*WHAT YOU HAVE TO DO*.
A faithful transcription of all the data, images excluded, is the required answer.

*DATA BELOW*.
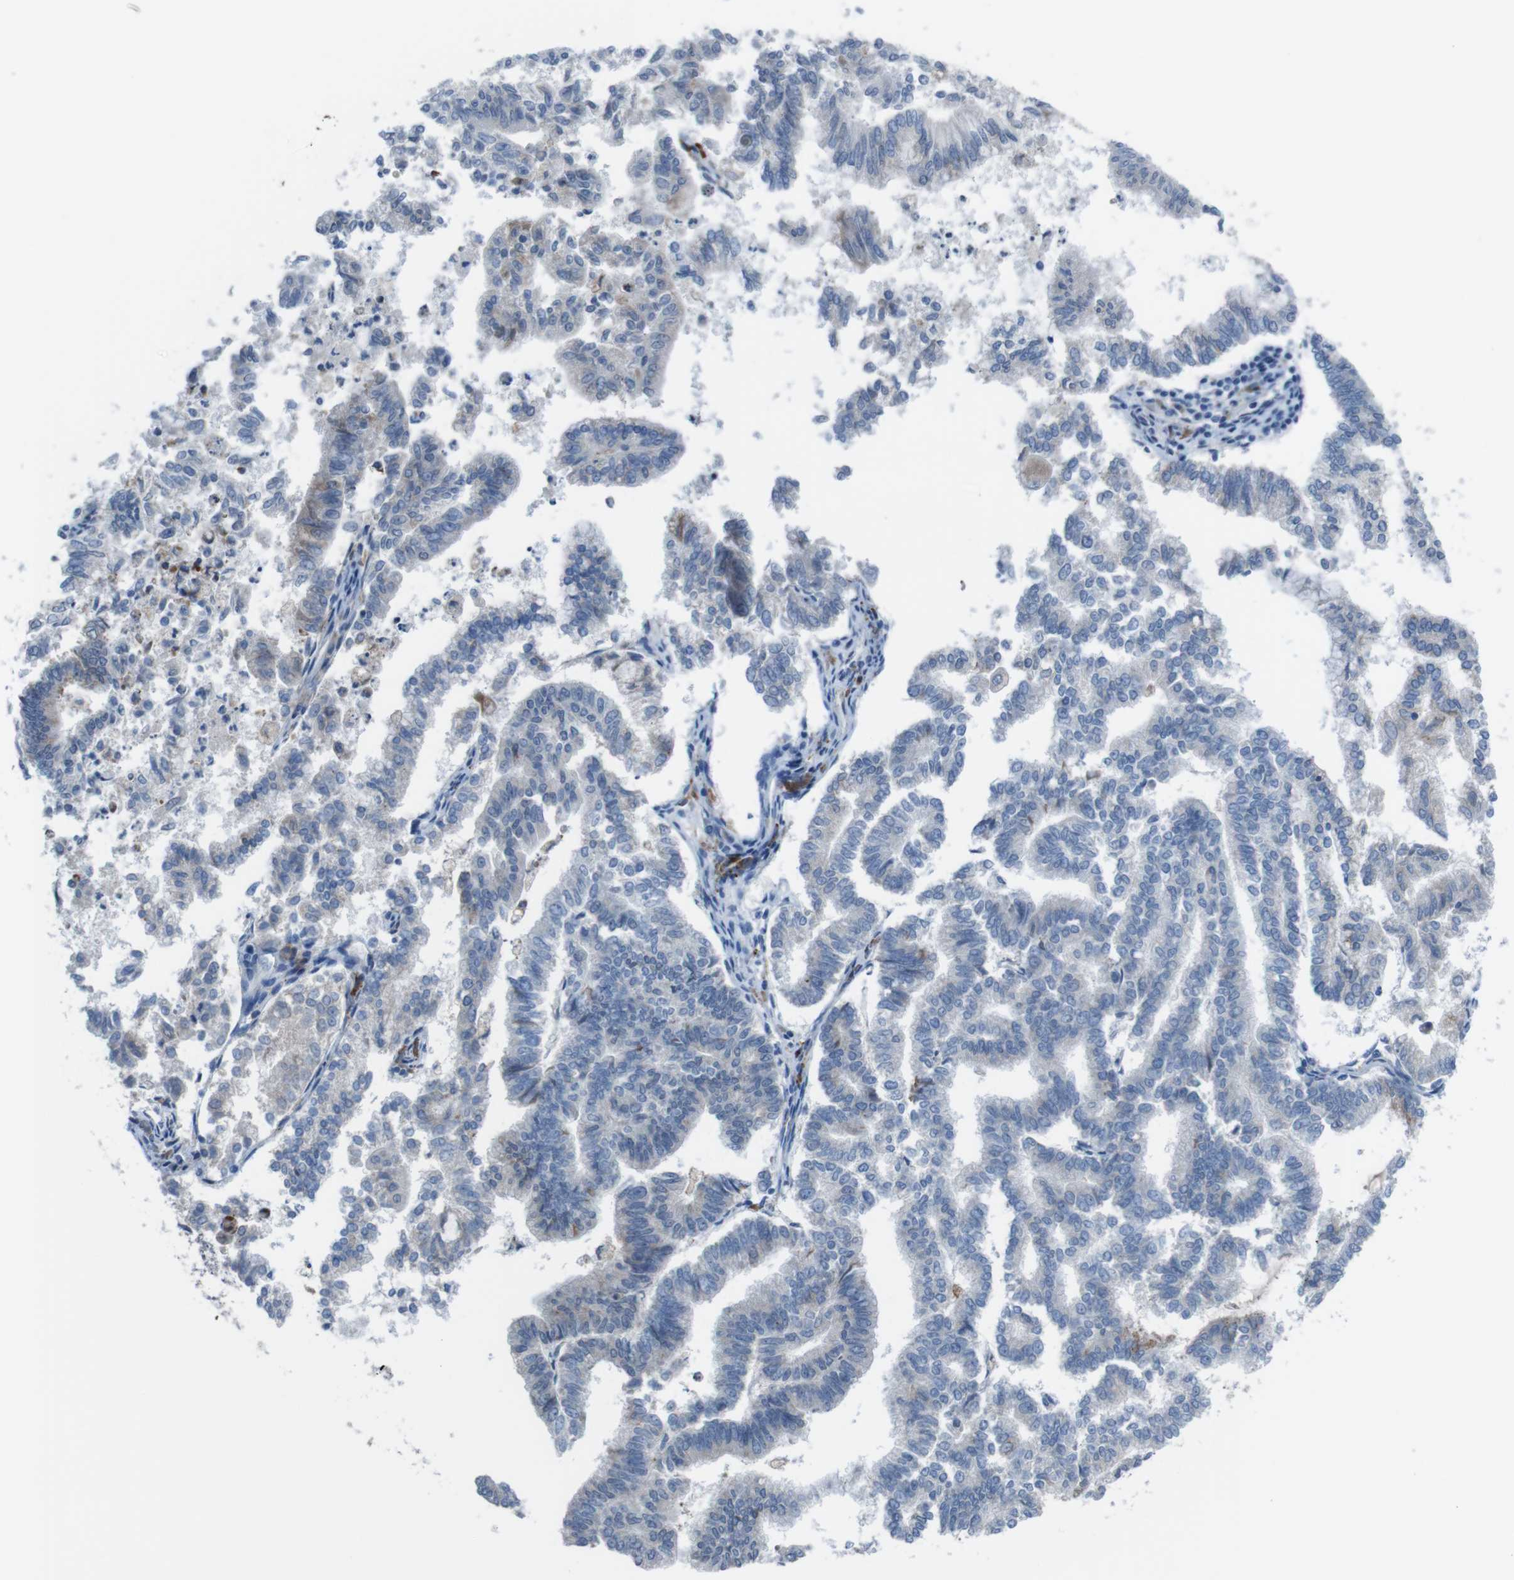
{"staining": {"intensity": "weak", "quantity": "<25%", "location": "cytoplasmic/membranous"}, "tissue": "endometrial cancer", "cell_type": "Tumor cells", "image_type": "cancer", "snomed": [{"axis": "morphology", "description": "Necrosis, NOS"}, {"axis": "morphology", "description": "Adenocarcinoma, NOS"}, {"axis": "topography", "description": "Endometrium"}], "caption": "A histopathology image of human endometrial adenocarcinoma is negative for staining in tumor cells. (Stains: DAB (3,3'-diaminobenzidine) immunohistochemistry (IHC) with hematoxylin counter stain, Microscopy: brightfield microscopy at high magnification).", "gene": "CDH22", "patient": {"sex": "female", "age": 79}}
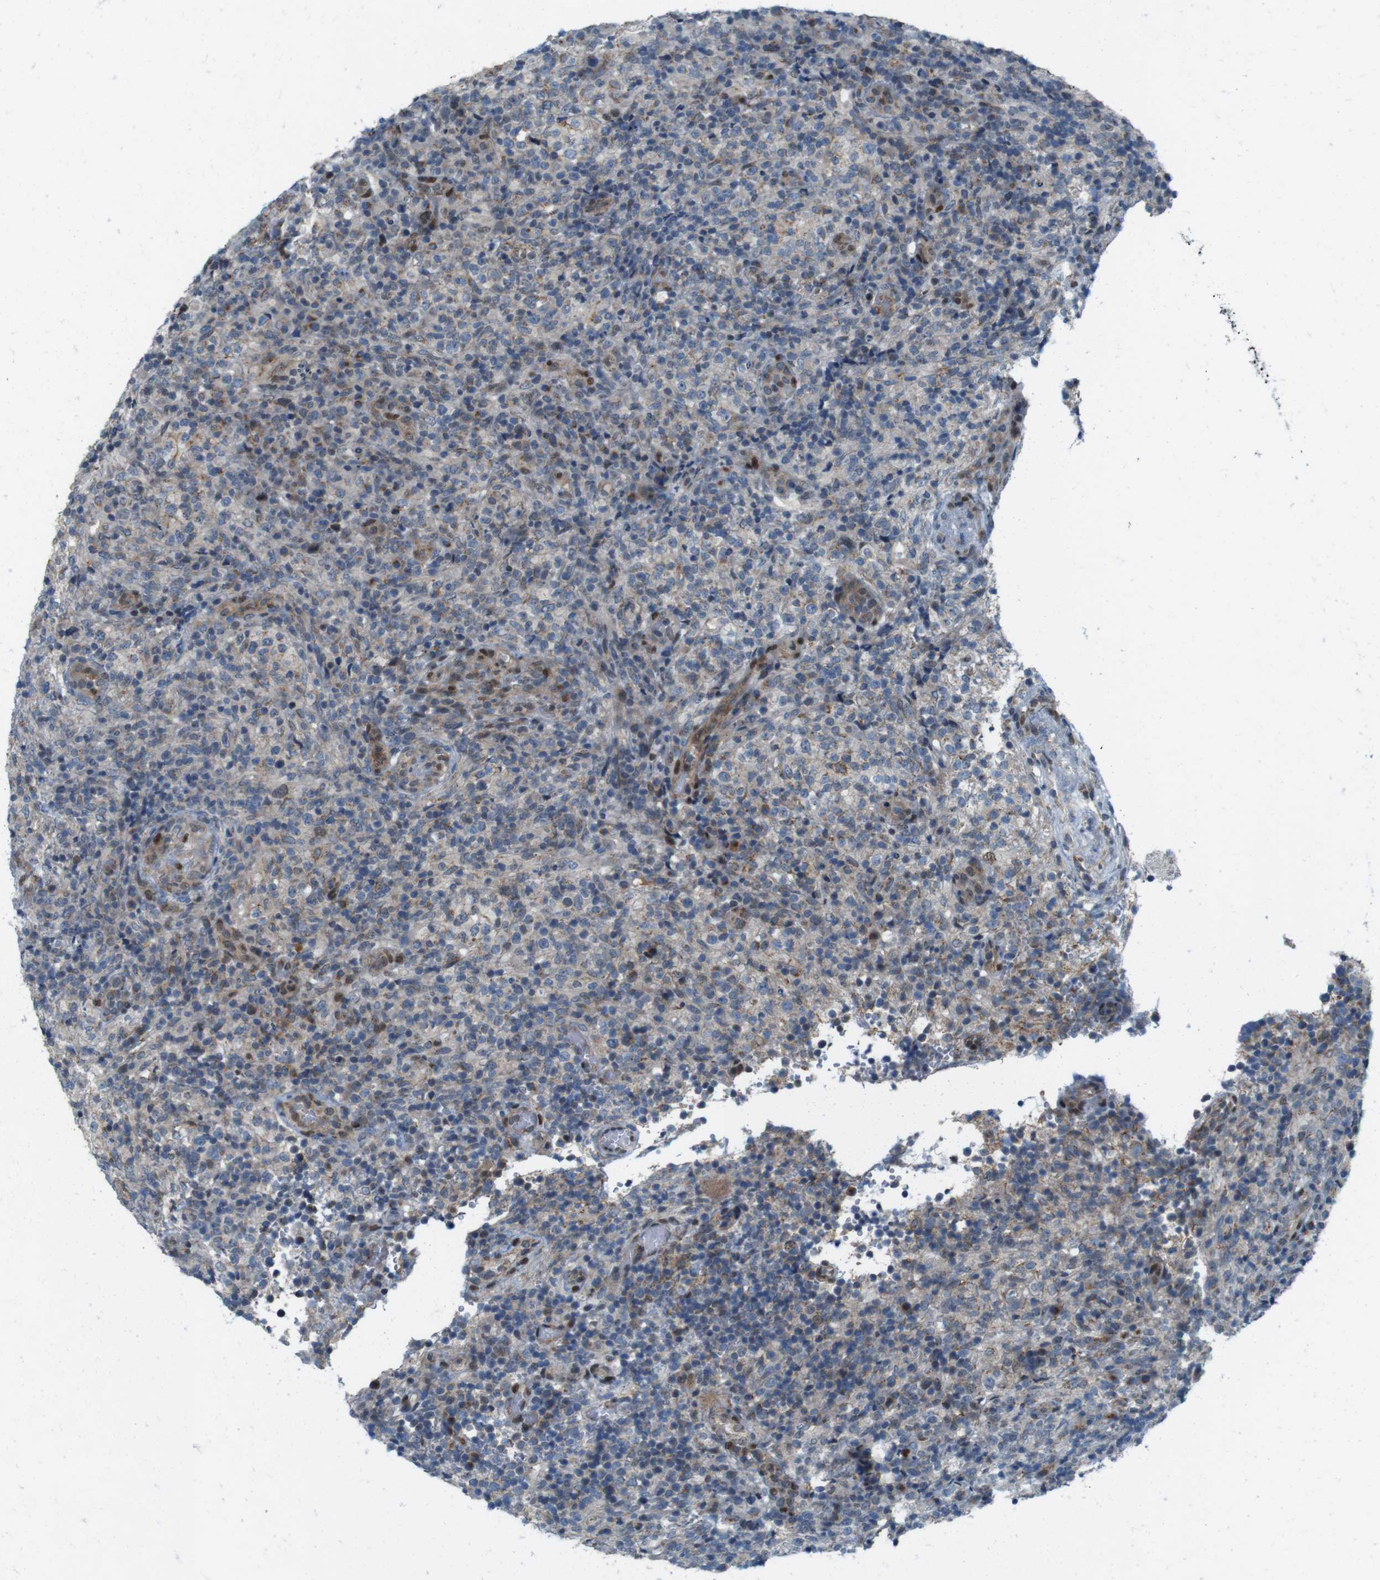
{"staining": {"intensity": "weak", "quantity": "25%-75%", "location": "nuclear"}, "tissue": "lymphoma", "cell_type": "Tumor cells", "image_type": "cancer", "snomed": [{"axis": "morphology", "description": "Malignant lymphoma, non-Hodgkin's type, High grade"}, {"axis": "topography", "description": "Lymph node"}], "caption": "Immunohistochemistry of human malignant lymphoma, non-Hodgkin's type (high-grade) reveals low levels of weak nuclear staining in about 25%-75% of tumor cells.", "gene": "SKI", "patient": {"sex": "female", "age": 76}}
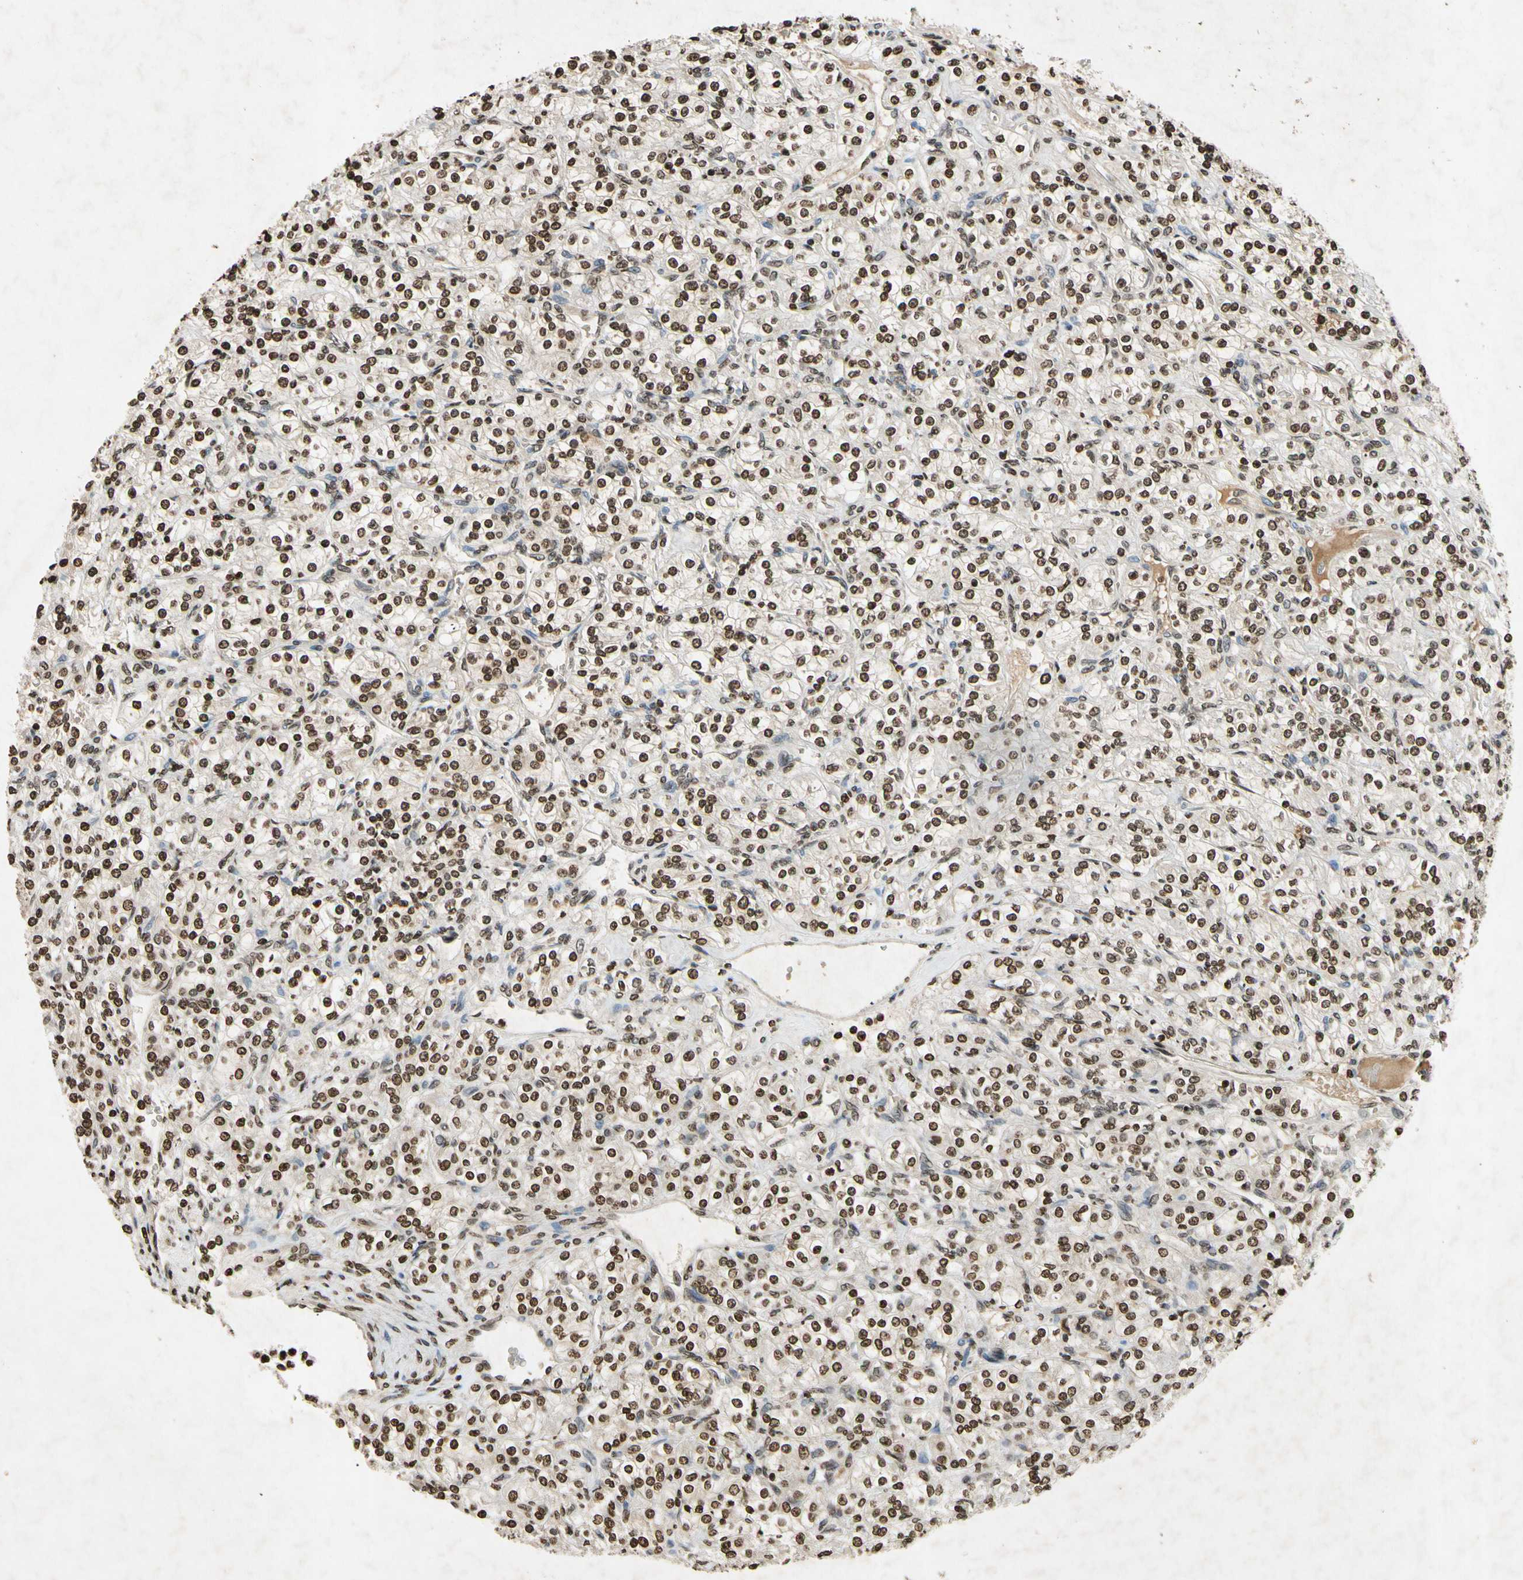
{"staining": {"intensity": "weak", "quantity": ">75%", "location": "nuclear"}, "tissue": "renal cancer", "cell_type": "Tumor cells", "image_type": "cancer", "snomed": [{"axis": "morphology", "description": "Adenocarcinoma, NOS"}, {"axis": "topography", "description": "Kidney"}], "caption": "Brown immunohistochemical staining in renal cancer shows weak nuclear positivity in about >75% of tumor cells.", "gene": "HOXB3", "patient": {"sex": "male", "age": 77}}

*SOLUTION TO THIS PROBLEM*.
{"staining": {"intensity": "weak", "quantity": "<25%", "location": "cytoplasmic/membranous"}, "tissue": "endometrial cancer", "cell_type": "Tumor cells", "image_type": "cancer", "snomed": [{"axis": "morphology", "description": "Necrosis, NOS"}, {"axis": "morphology", "description": "Adenocarcinoma, NOS"}, {"axis": "topography", "description": "Endometrium"}], "caption": "A histopathology image of human endometrial adenocarcinoma is negative for staining in tumor cells. (Stains: DAB (3,3'-diaminobenzidine) immunohistochemistry (IHC) with hematoxylin counter stain, Microscopy: brightfield microscopy at high magnification).", "gene": "CDH22", "patient": {"sex": "female", "age": 79}}
{"staining": {"intensity": "weak", "quantity": "25%-75%", "location": "nuclear"}, "tissue": "lymphoma", "cell_type": "Tumor cells", "image_type": "cancer", "snomed": [{"axis": "morphology", "description": "Malignant lymphoma, non-Hodgkin's type, High grade"}, {"axis": "topography", "description": "Lymph node"}], "caption": "Immunohistochemistry of human malignant lymphoma, non-Hodgkin's type (high-grade) reveals low levels of weak nuclear staining in about 25%-75% of tumor cells.", "gene": "SKI", "patient": {"sex": "female", "age": 76}}
{"staining": {"intensity": "weak", "quantity": ">75%", "location": "nuclear"}, "tissue": "renal cancer", "cell_type": "Tumor cells", "image_type": "cancer", "snomed": [{"axis": "morphology", "description": "Adenocarcinoma, NOS"}, {"axis": "topography", "description": "Kidney"}], "caption": "Brown immunohistochemical staining in renal cancer shows weak nuclear positivity in about >75% of tumor cells.", "gene": "HOXB3", "patient": {"sex": "male", "age": 77}}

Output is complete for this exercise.